Regarding her failure to retain Gadd, for five years an assistant superintendent overseeing new construction, planning and transportation, Fiorentino has played the Sphinx of Land O' Lakes Boulevard. Her explanation - the front office is "moving in a new direction" - is intentionally oblique, a catch-all dodge.
School board members expecting Fiorentino to be more forthcoming at Tuesday's assembly must be prepared to be disappointed.
Election Day upshots
Elections have consequences. Winners get to establish their agendas, with the full appreciation that they will have to defend the purposes and outcomes when the season for re-election arrives. What the school board is unable to squeeze from Fiorentino now, her constituents almost certainly will.
Or not. Three years is a long time, and by 2012, Gadd may be some sort of agency director in the administration of Gov. Alex Sink, a rising star in Tallahassee.
For now, really, only the willfully obtuse are unable to see this for precisely what it is: a political assassination. Fiorentino has chosen this moment to consolidate power. She has gone, as they say, "to the mattresses."
Not that there's anything wrong with that.
High-stakes poker
At 52, Gadd's spring is wound tighter than the foremost Swiss watch. He is a dynamo, equal parts competence and goodwill, and it is impossible not to think well of him.

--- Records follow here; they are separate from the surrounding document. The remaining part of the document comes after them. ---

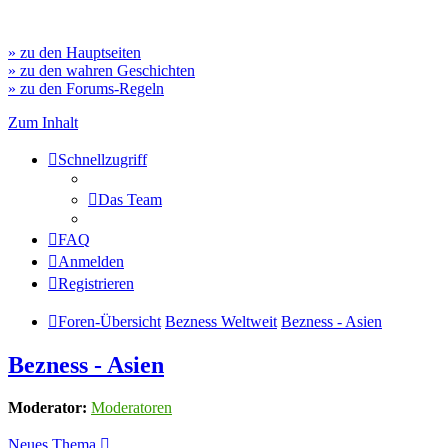
» zu den Hauptseiten
» zu den wahren Geschichten
» zu den Forums-Regeln
Zum Inhalt
Schnellzugriff
Das Team
FAQ
Anmelden
Registrieren
Foren-Übersicht
Bezness Weltweit
Bezness - Asien
Bezness - Asien
Moderator:
Moderatoren
Neues Thema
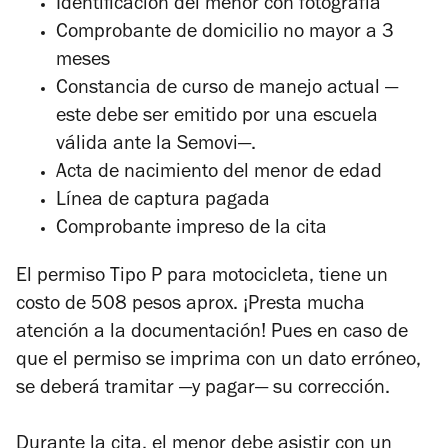
Identificación del menor con fotografía
Comprobante de domicilio no mayor a 3
meses
Constancia de curso de manejo actual —
este debe ser emitido por una escuela
válida ante la Semovi—.
Acta de nacimiento del menor de edad
Línea de captura pagada
Comprobante impreso de la cita
El permiso Tipo P para motocicleta, tiene un
costo de 508 pesos aprox. ¡Presta mucha
atención a la documentación! Pues en caso de
que el permiso se imprima con un dato erróneo,
se deberá tramitar —y pagar— su corrección.
Durante la cita, el menor debe asistir con un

But he was John Long's man, which made him Chuck Rushe's man. He was never a member of the Fiorentino camp, as his local campaign contributions make clear: $8,300 in 27 donations over nine years, including $500 to Rushe in his GOP primary race against Fiorentino in 2004; plus a single, bet-hedging $100 payment to his future boss's efforts months after she beat Rushe for the nomination.
In truth, for all his laudable qualities, Gadd owes much to Fiorentino's magnanimity, which may be why he survived her first term. Assuming the superintendent identifies a reliable ally to fill his former duties - a difficult, but not impossible, task - Gadd's dismissal in the first year of her second term will be, for purposes of the next campaign, a memory, and immaterial.
So, Gadd hedged his bet. Now Fiorentino is wagering she can weather this summer storm.